**REQUIREMENT**. Please rewrite the items from the start through the line containing "5:45 PM -- neither: three", replacing "hour lines" with "grid lines" and keeping everything else the same.

════════════════

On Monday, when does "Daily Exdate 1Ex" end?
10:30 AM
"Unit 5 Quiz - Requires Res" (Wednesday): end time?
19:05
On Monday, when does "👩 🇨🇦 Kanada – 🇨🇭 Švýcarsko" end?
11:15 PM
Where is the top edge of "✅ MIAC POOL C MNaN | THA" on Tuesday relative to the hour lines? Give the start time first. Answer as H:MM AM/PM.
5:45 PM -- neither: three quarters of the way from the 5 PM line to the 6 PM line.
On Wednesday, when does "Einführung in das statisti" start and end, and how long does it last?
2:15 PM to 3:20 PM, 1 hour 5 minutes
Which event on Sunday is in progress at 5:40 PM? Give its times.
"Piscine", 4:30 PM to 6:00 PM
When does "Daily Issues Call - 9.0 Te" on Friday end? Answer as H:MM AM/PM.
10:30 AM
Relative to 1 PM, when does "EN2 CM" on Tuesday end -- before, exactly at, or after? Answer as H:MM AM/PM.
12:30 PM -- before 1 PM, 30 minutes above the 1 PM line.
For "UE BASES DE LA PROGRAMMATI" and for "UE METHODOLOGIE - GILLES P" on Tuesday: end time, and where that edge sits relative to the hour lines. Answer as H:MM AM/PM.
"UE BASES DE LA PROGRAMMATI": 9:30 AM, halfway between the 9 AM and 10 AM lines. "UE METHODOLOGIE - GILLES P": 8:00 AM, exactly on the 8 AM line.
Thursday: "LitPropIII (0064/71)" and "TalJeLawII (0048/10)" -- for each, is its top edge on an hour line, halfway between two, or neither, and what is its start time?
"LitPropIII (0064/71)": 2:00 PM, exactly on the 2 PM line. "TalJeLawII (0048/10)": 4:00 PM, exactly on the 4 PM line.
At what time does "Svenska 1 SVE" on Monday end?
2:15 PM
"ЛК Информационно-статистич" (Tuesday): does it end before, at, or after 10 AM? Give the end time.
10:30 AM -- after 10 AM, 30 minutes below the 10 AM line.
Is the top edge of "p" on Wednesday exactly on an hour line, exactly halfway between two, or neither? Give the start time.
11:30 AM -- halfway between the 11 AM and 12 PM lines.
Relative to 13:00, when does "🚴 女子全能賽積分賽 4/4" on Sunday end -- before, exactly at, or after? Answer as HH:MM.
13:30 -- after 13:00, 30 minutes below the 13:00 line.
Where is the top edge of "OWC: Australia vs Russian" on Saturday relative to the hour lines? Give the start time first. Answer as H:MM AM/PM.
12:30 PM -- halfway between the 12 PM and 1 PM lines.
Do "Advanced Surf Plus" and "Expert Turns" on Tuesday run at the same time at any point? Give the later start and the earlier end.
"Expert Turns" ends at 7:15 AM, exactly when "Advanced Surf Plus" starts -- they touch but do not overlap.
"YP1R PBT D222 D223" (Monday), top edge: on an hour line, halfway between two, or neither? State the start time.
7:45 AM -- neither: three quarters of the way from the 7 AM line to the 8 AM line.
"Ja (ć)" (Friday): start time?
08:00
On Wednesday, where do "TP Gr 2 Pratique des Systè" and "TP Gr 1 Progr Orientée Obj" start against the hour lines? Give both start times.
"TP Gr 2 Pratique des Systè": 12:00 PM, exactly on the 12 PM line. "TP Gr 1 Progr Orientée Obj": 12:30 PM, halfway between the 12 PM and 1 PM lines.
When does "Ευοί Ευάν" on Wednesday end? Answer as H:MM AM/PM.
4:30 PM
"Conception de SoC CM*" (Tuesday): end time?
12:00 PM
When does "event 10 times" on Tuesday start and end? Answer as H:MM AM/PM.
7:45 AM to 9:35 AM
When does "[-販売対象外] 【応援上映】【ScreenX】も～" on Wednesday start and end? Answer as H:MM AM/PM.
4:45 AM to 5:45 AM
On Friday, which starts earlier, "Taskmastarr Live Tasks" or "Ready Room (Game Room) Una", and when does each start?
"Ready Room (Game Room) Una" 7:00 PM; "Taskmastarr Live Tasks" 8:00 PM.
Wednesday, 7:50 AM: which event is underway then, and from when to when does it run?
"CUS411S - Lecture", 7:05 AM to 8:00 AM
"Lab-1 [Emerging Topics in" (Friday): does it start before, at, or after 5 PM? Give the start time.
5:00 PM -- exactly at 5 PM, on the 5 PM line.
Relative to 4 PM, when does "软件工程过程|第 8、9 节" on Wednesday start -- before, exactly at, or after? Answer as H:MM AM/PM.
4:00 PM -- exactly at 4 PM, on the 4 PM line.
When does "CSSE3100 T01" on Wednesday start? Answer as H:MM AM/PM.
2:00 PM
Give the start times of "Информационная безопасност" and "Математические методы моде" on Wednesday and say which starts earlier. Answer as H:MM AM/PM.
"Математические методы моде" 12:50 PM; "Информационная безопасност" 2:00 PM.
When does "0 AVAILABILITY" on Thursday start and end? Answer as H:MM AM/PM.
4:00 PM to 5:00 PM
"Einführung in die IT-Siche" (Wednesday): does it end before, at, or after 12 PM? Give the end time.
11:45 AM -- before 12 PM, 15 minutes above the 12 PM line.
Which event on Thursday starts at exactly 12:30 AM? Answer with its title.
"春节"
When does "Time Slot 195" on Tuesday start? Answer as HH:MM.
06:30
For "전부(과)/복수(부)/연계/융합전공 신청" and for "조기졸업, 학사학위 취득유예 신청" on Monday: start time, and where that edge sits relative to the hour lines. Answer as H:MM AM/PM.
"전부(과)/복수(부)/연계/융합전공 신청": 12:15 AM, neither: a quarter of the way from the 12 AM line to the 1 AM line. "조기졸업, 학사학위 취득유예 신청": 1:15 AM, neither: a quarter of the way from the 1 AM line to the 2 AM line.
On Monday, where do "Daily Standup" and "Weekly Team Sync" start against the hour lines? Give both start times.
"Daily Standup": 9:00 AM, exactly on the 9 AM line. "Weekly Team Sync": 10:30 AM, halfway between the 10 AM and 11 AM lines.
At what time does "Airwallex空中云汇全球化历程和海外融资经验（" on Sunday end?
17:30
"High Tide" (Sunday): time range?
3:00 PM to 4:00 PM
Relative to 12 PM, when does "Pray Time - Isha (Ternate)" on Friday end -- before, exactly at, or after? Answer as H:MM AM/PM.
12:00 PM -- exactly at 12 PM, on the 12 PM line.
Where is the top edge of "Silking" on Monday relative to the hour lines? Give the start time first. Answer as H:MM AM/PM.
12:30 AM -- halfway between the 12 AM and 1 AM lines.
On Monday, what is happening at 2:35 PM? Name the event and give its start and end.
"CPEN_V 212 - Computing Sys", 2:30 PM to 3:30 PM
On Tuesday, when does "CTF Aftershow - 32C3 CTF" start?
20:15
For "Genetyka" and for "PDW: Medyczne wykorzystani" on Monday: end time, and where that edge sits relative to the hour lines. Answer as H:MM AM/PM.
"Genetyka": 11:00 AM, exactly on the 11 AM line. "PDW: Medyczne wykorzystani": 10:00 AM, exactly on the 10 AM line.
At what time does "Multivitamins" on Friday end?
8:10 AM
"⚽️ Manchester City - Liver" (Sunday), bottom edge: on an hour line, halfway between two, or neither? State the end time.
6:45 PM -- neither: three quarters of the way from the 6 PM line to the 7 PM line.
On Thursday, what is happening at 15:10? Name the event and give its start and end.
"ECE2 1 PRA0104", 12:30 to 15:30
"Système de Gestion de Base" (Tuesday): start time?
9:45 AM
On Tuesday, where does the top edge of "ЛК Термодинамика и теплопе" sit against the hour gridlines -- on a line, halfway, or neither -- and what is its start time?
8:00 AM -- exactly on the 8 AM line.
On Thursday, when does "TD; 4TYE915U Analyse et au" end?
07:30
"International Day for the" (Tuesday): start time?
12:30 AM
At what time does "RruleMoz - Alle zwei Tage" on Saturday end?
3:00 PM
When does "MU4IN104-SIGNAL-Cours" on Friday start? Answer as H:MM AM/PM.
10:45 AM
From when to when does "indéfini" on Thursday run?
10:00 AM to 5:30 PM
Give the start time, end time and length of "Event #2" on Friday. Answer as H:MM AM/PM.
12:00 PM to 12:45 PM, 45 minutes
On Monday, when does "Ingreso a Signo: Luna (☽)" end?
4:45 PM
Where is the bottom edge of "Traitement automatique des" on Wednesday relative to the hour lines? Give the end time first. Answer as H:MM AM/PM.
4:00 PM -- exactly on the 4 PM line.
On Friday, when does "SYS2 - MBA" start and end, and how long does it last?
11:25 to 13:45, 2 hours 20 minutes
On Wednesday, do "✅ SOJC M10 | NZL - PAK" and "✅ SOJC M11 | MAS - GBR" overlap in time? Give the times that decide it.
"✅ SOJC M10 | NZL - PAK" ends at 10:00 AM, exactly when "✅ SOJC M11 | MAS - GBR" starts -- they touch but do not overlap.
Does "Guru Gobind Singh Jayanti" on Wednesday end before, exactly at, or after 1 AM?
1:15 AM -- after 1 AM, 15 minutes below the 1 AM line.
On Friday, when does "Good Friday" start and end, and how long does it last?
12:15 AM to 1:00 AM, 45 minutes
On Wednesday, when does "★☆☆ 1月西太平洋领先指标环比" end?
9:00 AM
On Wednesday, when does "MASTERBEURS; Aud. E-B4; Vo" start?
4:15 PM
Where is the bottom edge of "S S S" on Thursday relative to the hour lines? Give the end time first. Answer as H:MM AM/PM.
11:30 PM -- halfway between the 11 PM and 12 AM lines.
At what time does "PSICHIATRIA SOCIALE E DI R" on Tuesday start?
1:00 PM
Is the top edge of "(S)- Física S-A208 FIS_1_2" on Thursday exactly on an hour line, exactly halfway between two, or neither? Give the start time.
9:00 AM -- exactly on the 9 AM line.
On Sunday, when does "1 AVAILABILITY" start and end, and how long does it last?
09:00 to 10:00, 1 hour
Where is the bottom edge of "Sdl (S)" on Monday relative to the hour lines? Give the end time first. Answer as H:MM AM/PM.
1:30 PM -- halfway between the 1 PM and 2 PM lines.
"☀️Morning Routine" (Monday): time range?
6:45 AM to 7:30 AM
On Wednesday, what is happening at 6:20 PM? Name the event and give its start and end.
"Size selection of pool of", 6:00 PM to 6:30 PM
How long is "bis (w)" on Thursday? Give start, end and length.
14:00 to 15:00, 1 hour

════════════════

**THE REPLY**.
On Monday, when does "Daily Exdate 1Ex" end?
10:30 AM
"Unit 5 Quiz - Requires Res" (Wednesday): end time?
19:05
On Monday, when does "👩 🇨🇦 Kanada – 🇨🇭 Švýcarsko" end?
11:15 PM
Where is the top edge of "✅ MIAC POOL C MNaN | THA" on Tuesday relative to the grid lines? Give the start time first. Answer as H:MM AM/PM.
5:45 PM -- neither: three quarters of the way from the 5 PM line to the 6 PM line.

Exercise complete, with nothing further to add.